### Prompt
Quote the listing below in full and exactly as written, but omit every picture.

### Information supplied

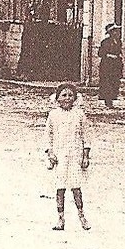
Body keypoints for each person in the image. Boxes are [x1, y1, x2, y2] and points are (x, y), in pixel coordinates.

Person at [44, 82, 92, 231]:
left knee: (76, 187)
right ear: (57, 98)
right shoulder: (53, 115)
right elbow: (48, 135)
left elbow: (87, 136)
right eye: (63, 95)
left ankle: (82, 216)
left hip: (75, 155)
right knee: (60, 188)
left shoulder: (79, 114)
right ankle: (61, 218)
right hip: (59, 156)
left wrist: (85, 156)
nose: (67, 98)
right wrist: (50, 152)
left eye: (70, 95)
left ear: (75, 98)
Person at [97, 24, 123, 108]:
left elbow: (119, 52)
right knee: (107, 83)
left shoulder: (118, 42)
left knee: (114, 82)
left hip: (116, 65)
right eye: (115, 31)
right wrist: (109, 55)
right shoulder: (105, 42)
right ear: (111, 32)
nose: (117, 32)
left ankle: (111, 98)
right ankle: (108, 101)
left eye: (117, 31)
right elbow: (100, 53)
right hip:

### Exercise output
Body keypoints for each person in the image. Boxes are [x1, y1, x2, y2] and points are (x, y), in pixel coordinates.

Person at [44, 82, 92, 231]:
left knee: (76, 187)
right ear: (57, 98)
right shoulder: (53, 115)
right elbow: (48, 135)
left elbow: (87, 136)
right eye: (63, 95)
left ankle: (82, 216)
left hip: (75, 155)
right knee: (60, 188)
left shoulder: (79, 114)
right ankle: (61, 218)
right hip: (59, 156)
left wrist: (85, 156)
nose: (67, 98)
right wrist: (50, 152)
left eye: (70, 95)
left ear: (75, 98)
Person at [97, 24, 123, 108]:
left elbow: (119, 52)
right knee: (107, 83)
left shoulder: (118, 42)
left knee: (114, 82)
left hip: (116, 65)
right eye: (115, 31)
right wrist: (109, 55)
right shoulder: (105, 42)
right ear: (111, 32)
nose: (117, 32)
left ankle: (111, 98)
right ankle: (108, 101)
left eye: (117, 31)
right elbow: (100, 53)
right hip:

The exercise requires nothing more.